February 20, 2024 | Posted in: Insights, Investing

I pay some attention to trends in the energy markets because of painful memories of gasoline shortages and surging prices in 1973 and 1979 related to conflicts in the Middle East. So, where does the U.S. stand today? We are the number one consumer of oil using roughly 19.7 million barrels per day which compares with 11.7, 4.5, and 4.0 for China India, and Japan, respectively. We produce just over 20 million barrels, and as depicted below, passed Russia and Saudi Arabia in 2015 becoming the world’s largest producer with 14.7% market share.

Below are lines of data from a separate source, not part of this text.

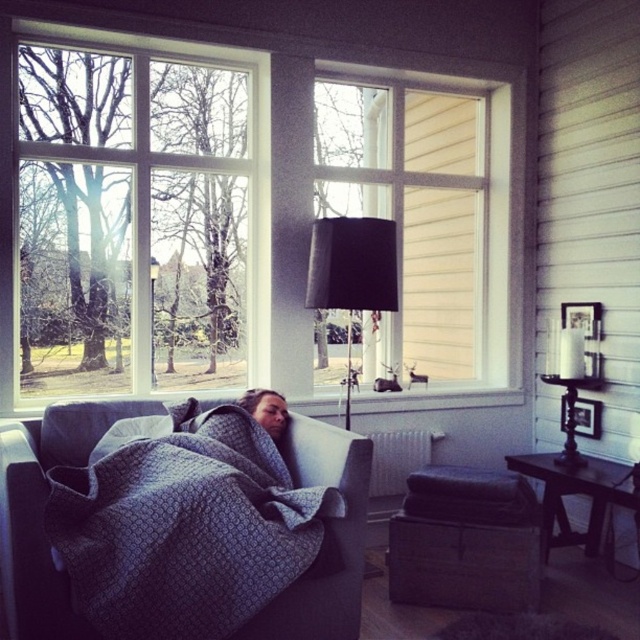
Is dark gray quilted blanket at center thinner than matte white window at center?

Yes.

Is point (195, 620) farther from camera compared to point (442, 256)?

No.

Measure the distance between point (186, 544) and camera.

2.28 meters

You are a GUI agent. You are given a task and a screenshot of the screen. Output one action in this format:
    pyautogui.click(x=<x>, y=<y>)
    Task: Click on the dark gray quilted blanket at center
    The width and height of the screenshot is (640, 640).
    Given the screenshot: What is the action you would take?
    pyautogui.click(x=192, y=531)

Locate an element on the screen. The width and height of the screenshot is (640, 640). dark gray quilted blanket at center is located at coordinates (192, 531).

Between dark gray quilted blanket at center and black fabric lampshade at center, which one has more height?

With more height is dark gray quilted blanket at center.

Locate an element on the screen. Image resolution: width=640 pixels, height=640 pixels. dark gray quilted blanket at center is located at coordinates (192, 531).

Between clear glass window at upper left and black fabric lampshade at center, which one has more height?

With more height is clear glass window at upper left.

Find the location of a particular element. clear glass window at upper left is located at coordinates (134, 214).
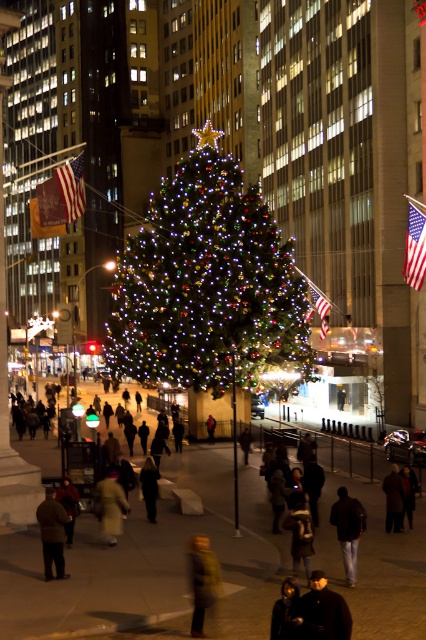
Question: Which object is farther from the camera taking this photo?

Choices:
 (A) dark brown coat at lower left
 (B) dark brown leather coat at lower center
 (C) dark gray fabric jacket at center

Answer: (A)

Question: Can you confirm if dark brown leather coat at lower center is smaller than dark gray coat at center?

Choices:
 (A) no
 (B) yes

Answer: (B)

Question: Which point is farther to the camera?

Choices:
 (A) yellow wool coat at center
 (B) green fuzzy coat at lower center

Answer: (A)

Question: Which point is closer to the camera taking this photo?

Choices:
 (A) (144, 470)
 (B) (359, 525)
 (C) (270, 228)

Answer: (B)

Question: Is illuminated glossy christmas tree at center closer to camera compared to dark brown leather jacket at lower center?

Choices:
 (A) no
 (B) yes

Answer: (A)

Question: Can you confirm if illuminated glossy christmas tree at center is positioned to the right of yellow wool coat at center?

Choices:
 (A) yes
 (B) no

Answer: (A)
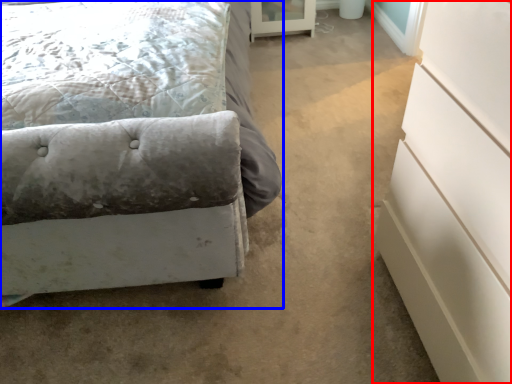
Question: Which point is closer to the camera, chest of drawers (highlighted by a red box) or bed (highlighted by a blue box)?

Choices:
 (A) chest of drawers
 (B) bed

Answer: (A)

Despite producing more than we consume, the U.S. actually imports about 8.3 million barrels per day or 42% of our usage. On the surface, that does not seem to make sense, so what is going on? Because we were dependent on foreign oil for many years, our refineries are geared toward heavy oil whereas oil produced in the U.S. is generally light with low sulfur content. Second, and more important, even after shipping costs, foreign supplies are generally cheaper because it is more expensive to get oil out of the ground here than in many other places.

There is good and bad news here. The good news is that technology has allowed us to increase production by 150% since 2009, and it is comforting to know that we actually have a slight amount of excess production capacity. The bad news is that oil trades in a global market. Given that we import such large amounts, we are still susceptible to price shocks as was the case in February of 2022 when Russia’s invasion of Ukraine led to a 25% price surge.